Red Hat Bugzilla – Bug 561370
KVM guest crashed during a multi guest database run
Last modified: 2013-01-09 17:16:21 EST
Description of problem:
KVM guest crashes during multi guest run (running database workload). The host is AMD (Six-Core AMD Opteron(tm) Processor 8431).
Version-Release number of selected component (if applicable):
Host and guests running 2.6.18-186.el5
File system used for the testing - ext4 (e4fsprogs-1.41.9-3.el5)
Happened just once. Do not know if this can be reproduced.
Steps to Reproduce:
1. Started 4 KVM guests (6 cpus - 14G each)
2. Ran database workload
3. One of the guests crashed.
Message in /var/log/messages in the guest at the time of the crash.
Feb 2 18:02:48 dhcp47-99 kernel: list_add corruption. prev->next should be ffff81038f7d3e28, but was 0000000000497000
Feb 2 18:02:48 dhcp47-99 kernel: ----------- [cut here ] --------- [please bite here ] ---------
Feb 2 18:02:48 dhcp47-99 kernel: Kernel BUG at lib/list_debug.c:31
Feb 3 08:37:19 dhcp47-99 syslogd 1.4.1: restart.
The guest should continue to run.
The screen shot of the console is attached.
Can you please attempt to reproduce the bug, and save the entire oops message (also there's no screenshot attached?).
Will look for possible candidates in the meantime.
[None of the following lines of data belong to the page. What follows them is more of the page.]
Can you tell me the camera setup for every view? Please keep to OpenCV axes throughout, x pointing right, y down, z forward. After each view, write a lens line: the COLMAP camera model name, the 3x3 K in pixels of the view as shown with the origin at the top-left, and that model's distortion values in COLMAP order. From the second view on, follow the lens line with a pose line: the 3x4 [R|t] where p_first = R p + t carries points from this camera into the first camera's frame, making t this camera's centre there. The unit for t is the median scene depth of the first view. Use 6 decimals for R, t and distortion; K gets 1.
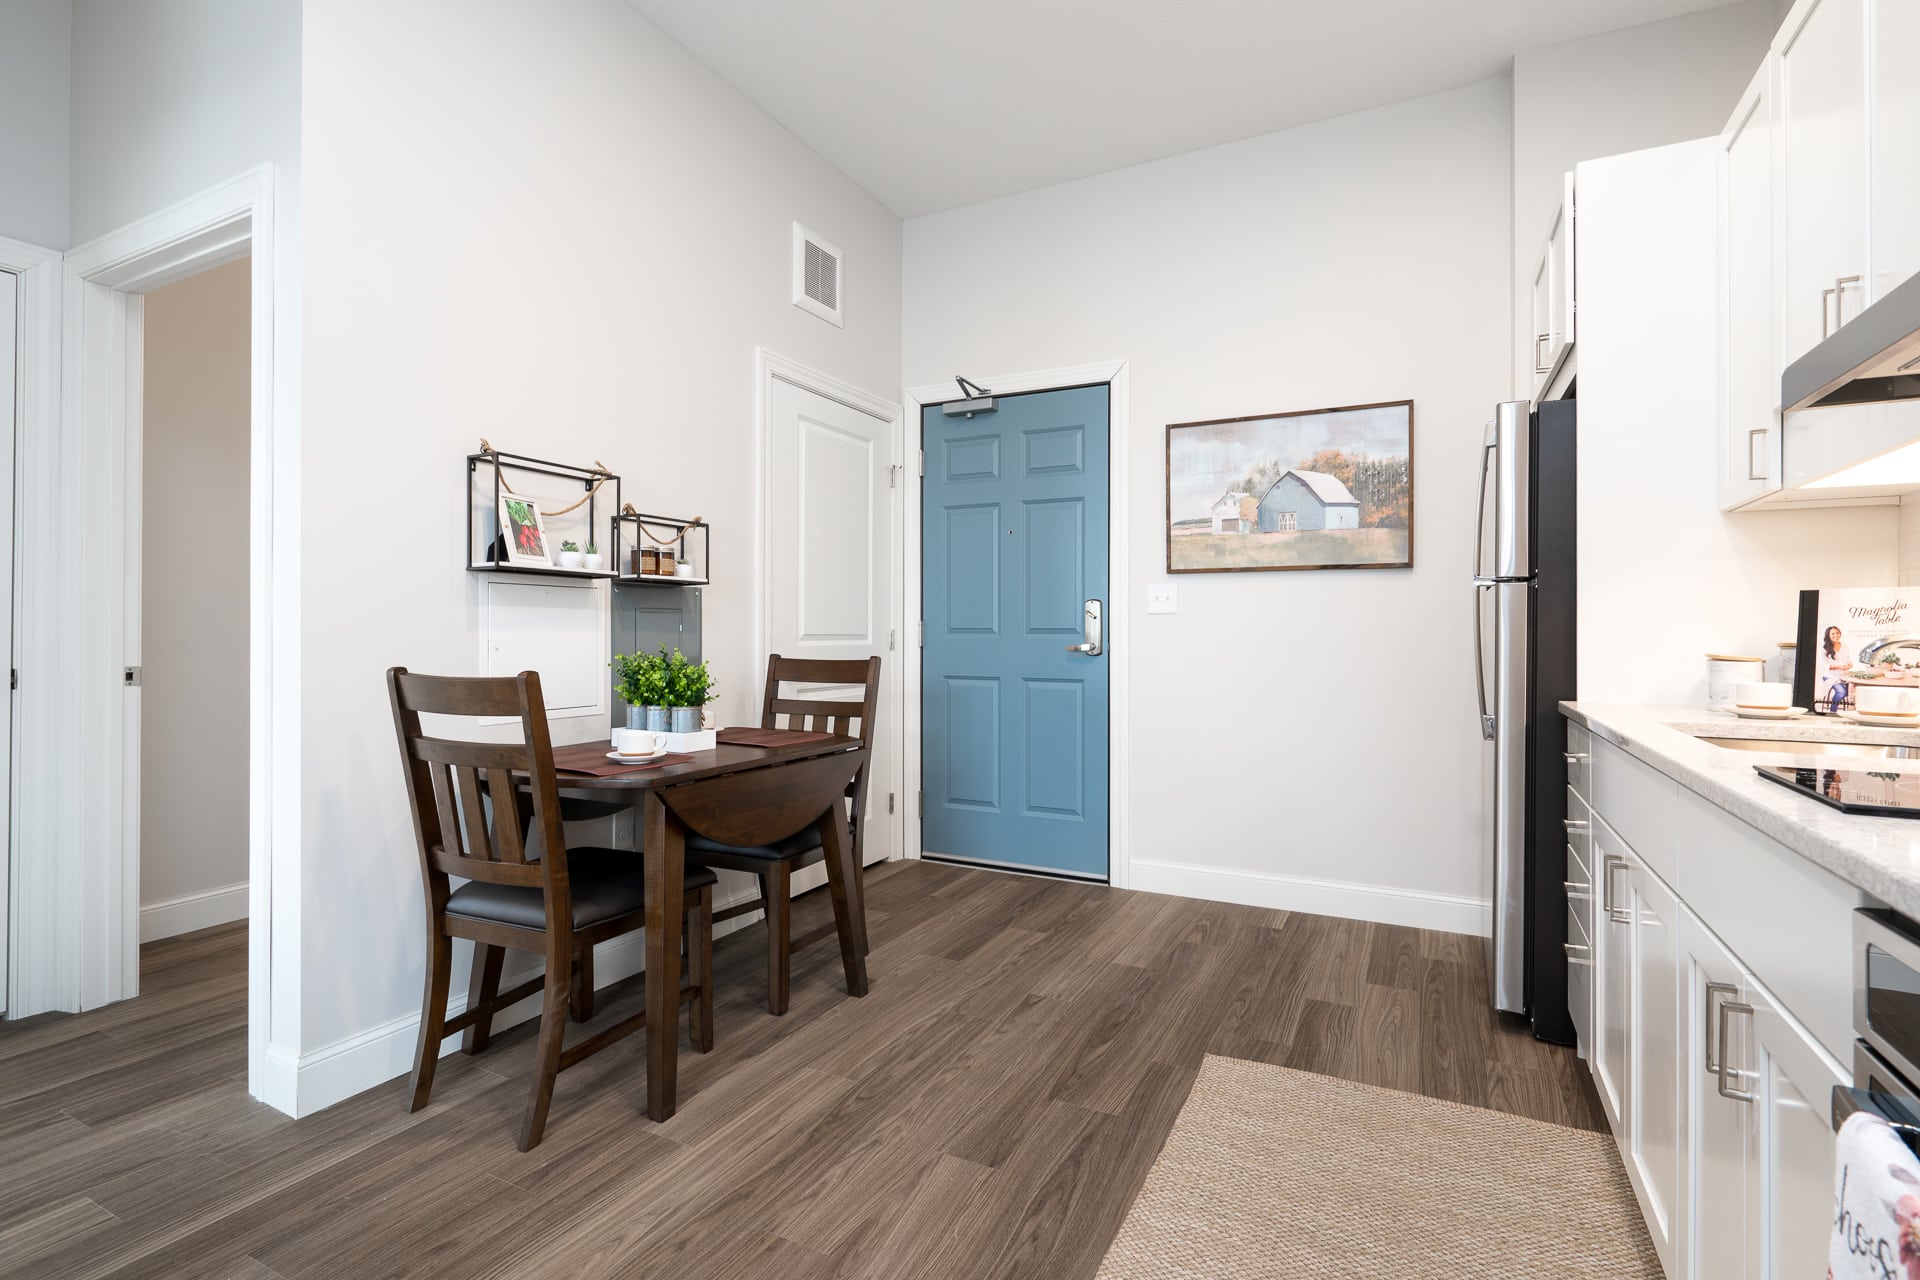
lens RADIAL K [[897.6, 0, 966.5], [0, 897.6, 630.5], [0, 0, 1]] dist [-0.000291, 0.000760]
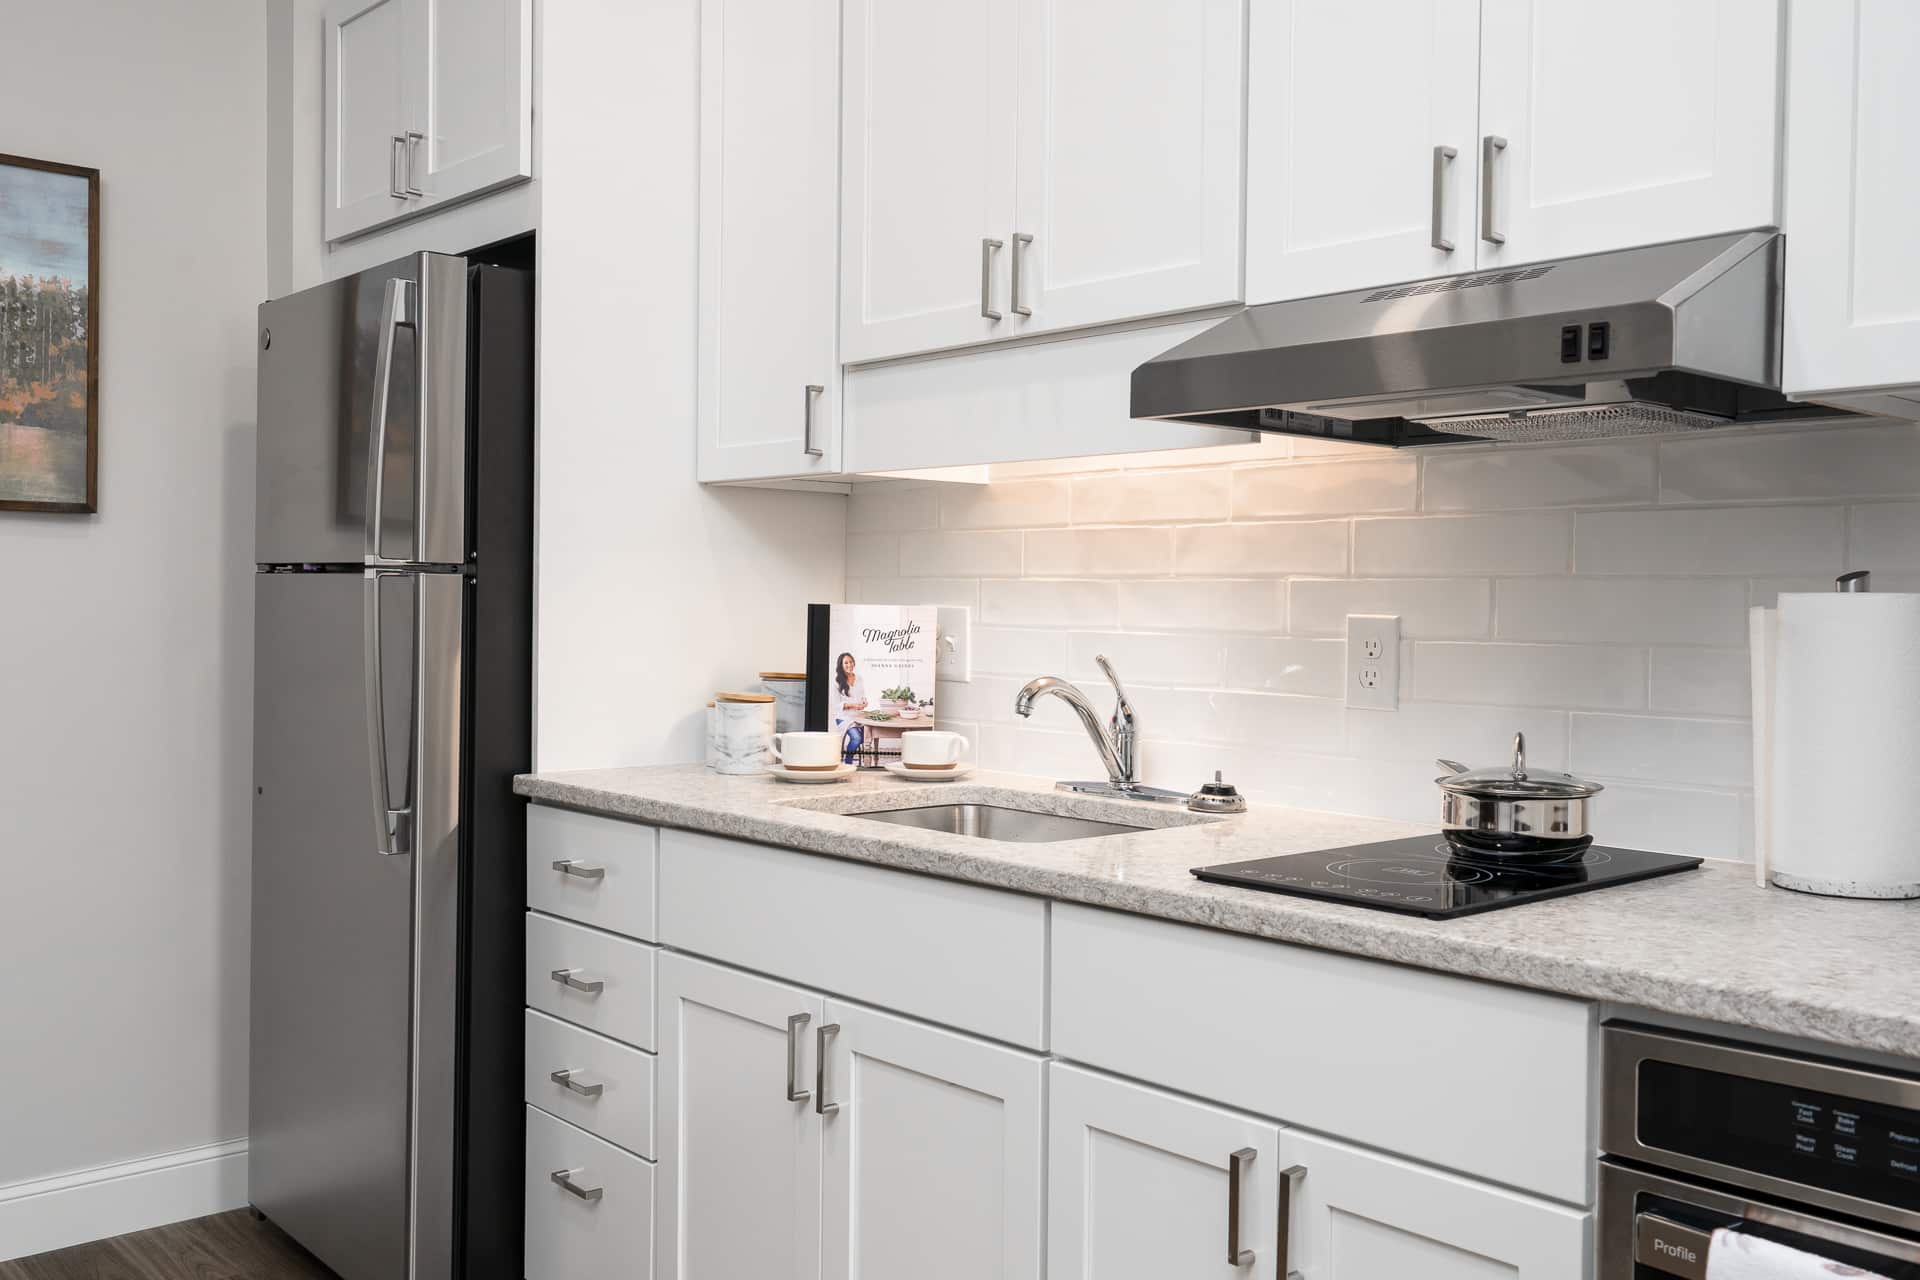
lens RADIAL K [[1719.4, 0, 966.0], [0, 1719.4, 634.9], [0, 0, 1]] dist [0.000391, 0.006528]
pose [[0.350862, -0.018638, 0.936242, -0.217523], [-0.012228, 0.999625, 0.024482, -0.033036], [-0.936347, -0.020039, 0.350503, 0.223700]]
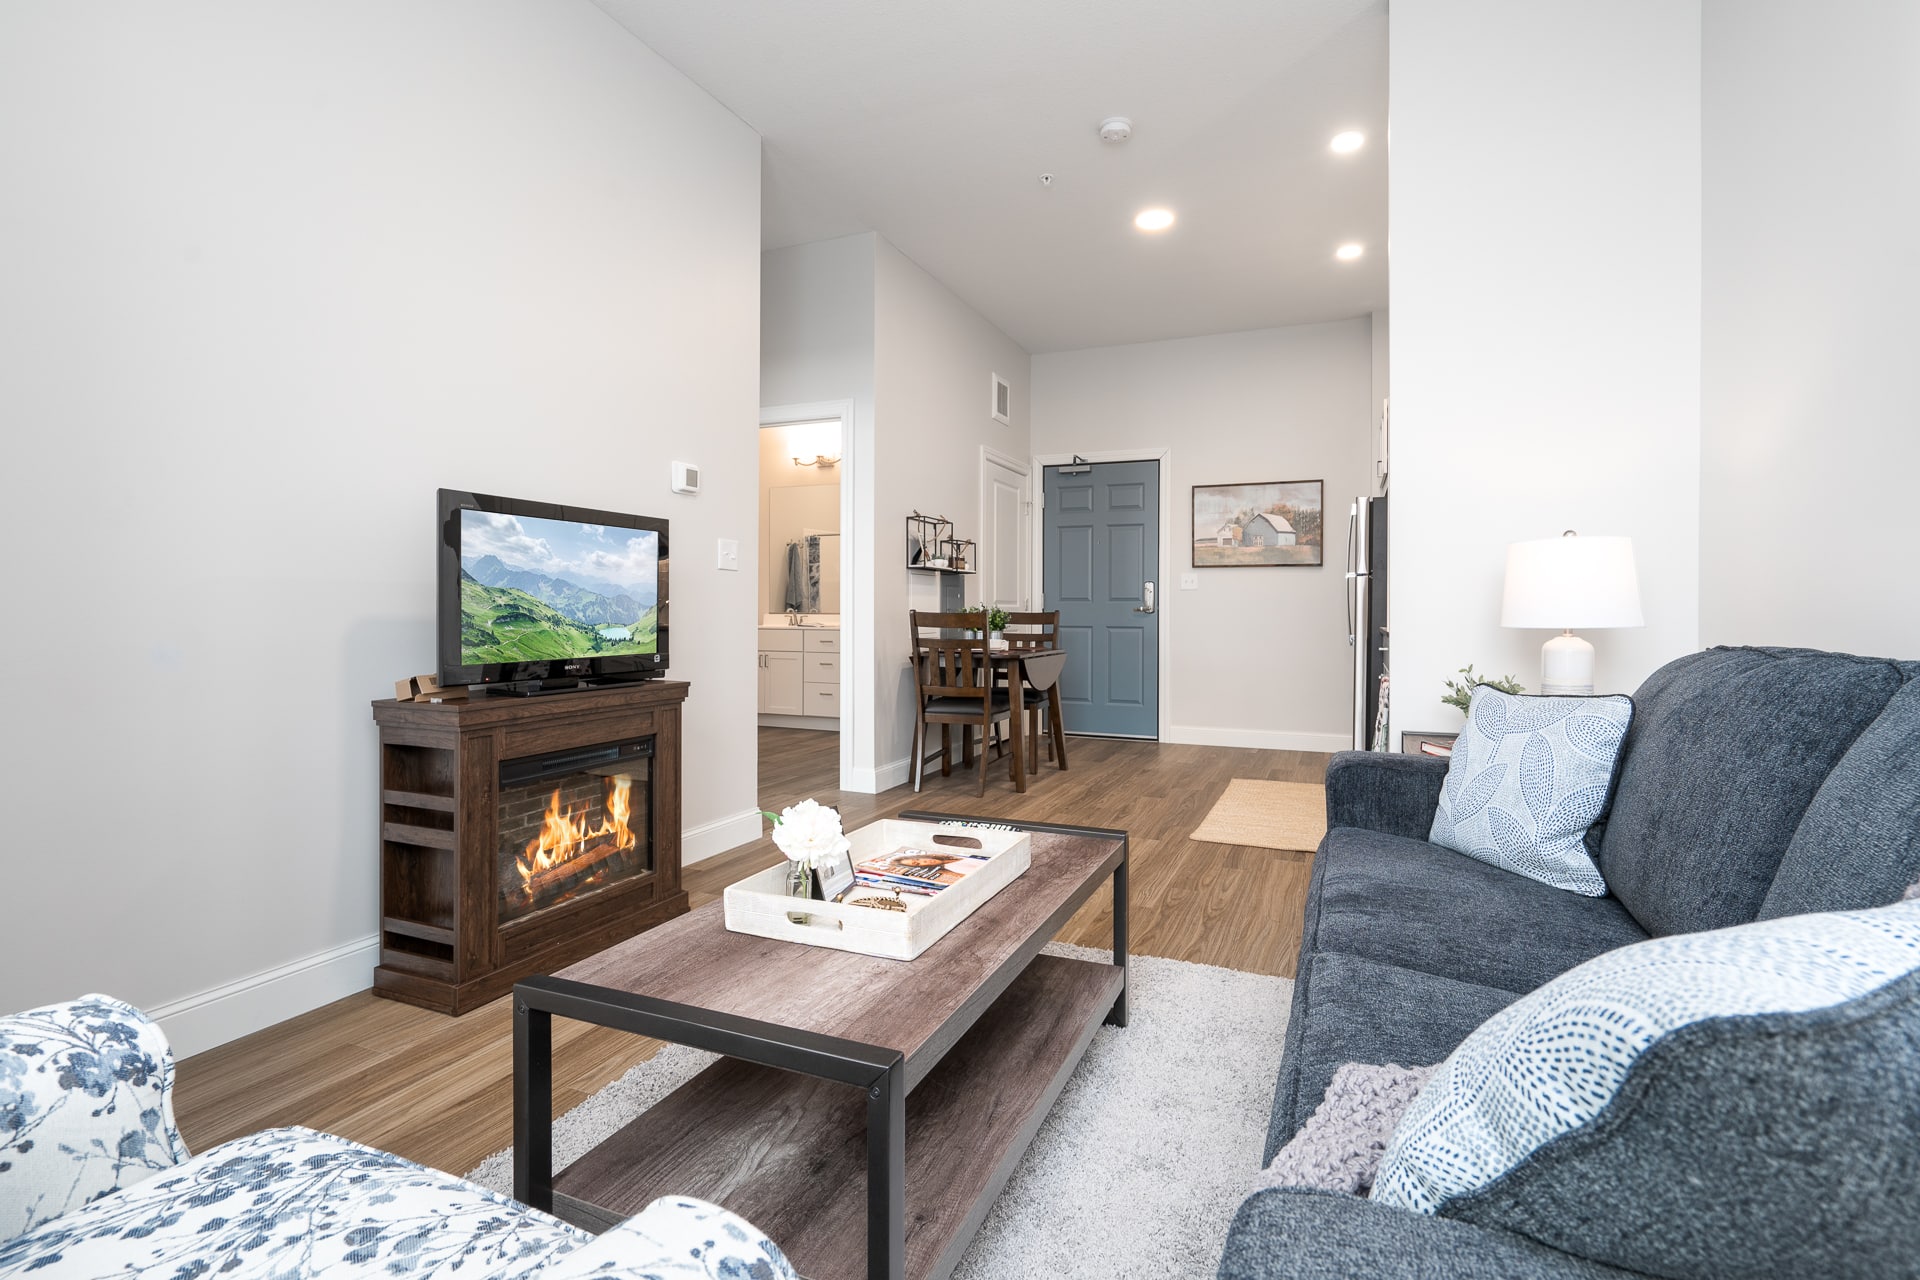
lens RADIAL K [[897.6, 0, 962.5], [0, 897.6, 623.0], [0, 0, 1]] dist [-0.000291, 0.000760]
pose [[0.997649, 0.002115, 0.068497, -0.409393], [-0.003115, 0.999890, 0.014496, 0.026530], [-0.068459, -0.014676, 0.997546, -0.879526]]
Sorry for the late reply.
Also, were hugepages being used?
I will try to reproduce the problem when I get a chance. But I am not sure that this issue is reproducible. That's why I captured everything that was reported hoping that it might give some clues.
Also there is an issue with ext4 running oracle databases. (BZ 562219). I am not sure if the two are related.
This test was not using huge pages.
Postponing to RHEL 5.6.
Closing the bug on the grounds its a one time memory corruption report, there's not much that can be done without a reproducible case.
Please reopen if necessary.